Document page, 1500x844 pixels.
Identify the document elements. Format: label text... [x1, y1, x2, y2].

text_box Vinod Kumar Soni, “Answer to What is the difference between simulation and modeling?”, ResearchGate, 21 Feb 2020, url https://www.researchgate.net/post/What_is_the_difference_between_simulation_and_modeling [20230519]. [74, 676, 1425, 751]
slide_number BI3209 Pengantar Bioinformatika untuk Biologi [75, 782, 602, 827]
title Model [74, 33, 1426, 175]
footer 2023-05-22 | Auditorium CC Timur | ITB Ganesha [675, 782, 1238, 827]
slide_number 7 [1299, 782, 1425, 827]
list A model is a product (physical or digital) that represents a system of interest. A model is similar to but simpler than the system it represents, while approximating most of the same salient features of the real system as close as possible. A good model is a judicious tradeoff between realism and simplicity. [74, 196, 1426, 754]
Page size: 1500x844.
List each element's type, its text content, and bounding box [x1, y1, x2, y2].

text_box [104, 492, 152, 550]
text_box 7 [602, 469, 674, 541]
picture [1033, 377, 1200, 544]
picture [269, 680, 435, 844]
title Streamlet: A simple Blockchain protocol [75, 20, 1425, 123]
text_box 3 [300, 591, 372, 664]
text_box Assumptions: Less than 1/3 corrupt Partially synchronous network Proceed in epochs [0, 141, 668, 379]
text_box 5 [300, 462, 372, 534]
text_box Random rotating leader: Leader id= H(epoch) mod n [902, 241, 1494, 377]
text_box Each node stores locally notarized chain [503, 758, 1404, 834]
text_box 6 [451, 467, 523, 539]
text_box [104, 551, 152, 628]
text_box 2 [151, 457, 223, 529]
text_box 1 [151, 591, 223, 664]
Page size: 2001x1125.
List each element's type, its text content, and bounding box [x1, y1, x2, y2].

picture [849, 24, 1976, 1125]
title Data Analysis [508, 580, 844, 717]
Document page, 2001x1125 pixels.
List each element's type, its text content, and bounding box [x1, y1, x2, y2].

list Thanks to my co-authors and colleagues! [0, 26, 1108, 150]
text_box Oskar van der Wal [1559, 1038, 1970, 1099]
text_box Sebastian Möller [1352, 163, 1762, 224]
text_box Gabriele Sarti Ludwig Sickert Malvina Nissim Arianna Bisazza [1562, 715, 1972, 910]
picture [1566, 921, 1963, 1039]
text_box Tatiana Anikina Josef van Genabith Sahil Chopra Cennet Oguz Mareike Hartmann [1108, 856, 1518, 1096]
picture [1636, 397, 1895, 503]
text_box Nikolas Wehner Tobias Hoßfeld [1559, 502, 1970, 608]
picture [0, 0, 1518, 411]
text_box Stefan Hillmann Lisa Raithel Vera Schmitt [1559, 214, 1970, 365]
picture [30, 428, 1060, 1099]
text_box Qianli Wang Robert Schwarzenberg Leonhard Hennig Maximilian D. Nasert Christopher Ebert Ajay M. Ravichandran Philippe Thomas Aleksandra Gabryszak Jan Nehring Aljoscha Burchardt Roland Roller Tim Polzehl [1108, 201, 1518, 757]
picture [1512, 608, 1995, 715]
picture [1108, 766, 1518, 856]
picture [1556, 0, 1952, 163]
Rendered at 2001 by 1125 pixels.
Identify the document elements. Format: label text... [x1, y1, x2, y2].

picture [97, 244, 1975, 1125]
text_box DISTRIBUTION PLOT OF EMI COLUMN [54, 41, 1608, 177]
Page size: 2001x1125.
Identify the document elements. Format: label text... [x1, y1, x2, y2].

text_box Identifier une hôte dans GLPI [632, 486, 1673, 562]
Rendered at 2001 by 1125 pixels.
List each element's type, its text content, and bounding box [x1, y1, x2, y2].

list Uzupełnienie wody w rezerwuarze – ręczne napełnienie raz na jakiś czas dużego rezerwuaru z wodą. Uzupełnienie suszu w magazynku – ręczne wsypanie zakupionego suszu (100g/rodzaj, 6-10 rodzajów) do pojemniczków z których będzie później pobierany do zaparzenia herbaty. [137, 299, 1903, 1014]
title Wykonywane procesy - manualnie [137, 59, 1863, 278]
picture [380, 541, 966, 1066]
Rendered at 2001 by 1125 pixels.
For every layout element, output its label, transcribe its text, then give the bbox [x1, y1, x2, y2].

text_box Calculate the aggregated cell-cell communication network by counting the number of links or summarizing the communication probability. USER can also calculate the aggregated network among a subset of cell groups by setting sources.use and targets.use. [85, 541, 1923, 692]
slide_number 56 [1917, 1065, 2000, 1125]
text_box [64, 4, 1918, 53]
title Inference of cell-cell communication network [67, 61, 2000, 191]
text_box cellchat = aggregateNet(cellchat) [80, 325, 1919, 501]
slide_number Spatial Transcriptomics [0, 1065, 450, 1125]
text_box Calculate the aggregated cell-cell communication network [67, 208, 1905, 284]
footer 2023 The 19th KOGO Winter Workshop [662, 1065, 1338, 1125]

____________

* TASK STATEMENT
Would you restate the material above word for word?

* RESULT OF THIS EXERCISE
Document page, 1500x844 pixels.
Identify the document elements. Format: label text... [x1, y1, x2, y2].

text_box Vinod Kumar Soni, “Answer to What is the difference between simulation and modeling?”, ResearchGate, 21 Feb 2020, url https://www.researchgate.net/post/What_is_the_difference_between_simulation_and_modeling [20230519]. [74, 676, 1425, 751]
slide_number BI3209 Pengantar Bioinformatika untuk Biologi [75, 782, 602, 827]
title Model [74, 33, 1426, 175]
footer 2023-05-22 | Auditorium CC Timur | ITB Ganesha [675, 782, 1238, 827]
slide_number 7 [1299, 782, 1425, 827]
list A model is a product (physical or digital) that represents a system of interest. A model is similar to but simpler than the system it represents, while approximating most of the same salient features of the real system as close as possible. A good model is a judicious tradeoff between realism and simplicity. [74, 196, 1426, 754]
Page size: 1500x844.
List each element's type, its text content, and bounding box [x1, y1, x2, y2].

text_box [104, 492, 152, 550]
text_box 7 [602, 469, 674, 541]
picture [1033, 377, 1200, 544]
picture [269, 680, 435, 844]
title Streamlet: A simple Blockchain protocol [75, 20, 1425, 123]
text_box 3 [300, 591, 372, 664]
text_box Assumptions: Less than 1/3 corrupt Partially synchronous network Proceed in epochs [0, 141, 668, 379]
text_box 5 [300, 462, 372, 534]
text_box Random rotating leader: Leader id= H(epoch) mod n [902, 241, 1494, 377]
text_box Each node stores locally notarized chain [503, 758, 1404, 834]
text_box 6 [451, 467, 523, 539]
text_box [104, 551, 152, 628]
text_box 2 [151, 457, 223, 529]
text_box 1 [151, 591, 223, 664]
Page size: 2001x1125.
List each element's type, its text content, and bounding box [x1, y1, x2, y2].

picture [849, 24, 1976, 1125]
title Data Analysis [508, 580, 844, 717]
Document page, 2001x1125 pixels.
List each element's type, its text content, and bounding box [x1, y1, x2, y2].

list Thanks to my co-authors and colleagues! [0, 26, 1108, 150]
text_box Oskar van der Wal [1559, 1038, 1970, 1099]
text_box Sebastian Möller [1352, 163, 1762, 224]
text_box Gabriele Sarti Ludwig Sickert Malvina Nissim Arianna Bisazza [1562, 715, 1972, 910]
picture [1566, 921, 1963, 1039]
text_box Tatiana Anikina Josef van Genabith Sahil Chopra Cennet Oguz Mareike Hartmann [1108, 856, 1518, 1096]
picture [1636, 397, 1895, 503]
text_box Nikolas Wehner Tobias Hoßfeld [1559, 502, 1970, 608]
picture [0, 0, 1518, 411]
text_box Stefan Hillmann Lisa Raithel Vera Schmitt [1559, 214, 1970, 365]
picture [30, 428, 1060, 1099]
text_box Qianli Wang Robert Schwarzenberg Leonhard Hennig Maximilian D. Nasert Christopher Ebert Ajay M. Ravichandran Philippe Thomas Aleksandra Gabryszak Jan Nehring Aljoscha Burchardt Roland Roller Tim Polzehl [1108, 201, 1518, 757]
picture [1512, 608, 1995, 715]
picture [1108, 766, 1518, 856]
picture [1556, 0, 1952, 163]
Rendered at 2001 by 1125 pixels.
Identify the document elements. Format: label text... [x1, y1, x2, y2].

picture [97, 244, 1975, 1125]
text_box DISTRIBUTION PLOT OF EMI COLUMN [54, 41, 1608, 177]
Page size: 2001x1125.
Identify the document elements. Format: label text... [x1, y1, x2, y2].

text_box Identifier une hôte dans GLPI [632, 486, 1673, 562]
Rendered at 2001 by 1125 pixels.
List each element's type, its text content, and bounding box [x1, y1, x2, y2].

list Uzupełnienie wody w rezerwuarze – ręczne napełnienie raz na jakiś czas dużego rezerwuaru z wodą. Uzupełnienie suszu w magazynku – ręczne wsypanie zakupionego suszu (100g/rodzaj, 6-10 rodzajów) do pojemniczków z których będzie później pobierany do zaparzenia herbaty. [137, 299, 1903, 1014]
title Wykonywane procesy - manualnie [137, 59, 1863, 278]
picture [380, 541, 966, 1066]
Rendered at 2001 by 1125 pixels.
For every layout element, output its label, transcribe its text, then give the bbox [x1, y1, x2, y2].

text_box Calculate the aggregated cell-cell communication network by counting the number of links or summarizing the communication probability. USER can also calculate the aggregated network among a subset of cell groups by setting sources.use and targets.use. [85, 541, 1923, 692]
slide_number 56 [1917, 1065, 2000, 1125]
text_box [64, 4, 1918, 53]
title Inference of cell-cell communication network [67, 61, 2000, 191]
text_box cellchat = aggregateNet(cellchat) [80, 325, 1919, 501]
slide_number Spatial Transcriptomics [0, 1065, 450, 1125]
text_box Calculate the aggregated cell-cell communication network [67, 208, 1905, 284]
footer 2023 The 19th KOGO Winter Workshop [662, 1065, 1338, 1125]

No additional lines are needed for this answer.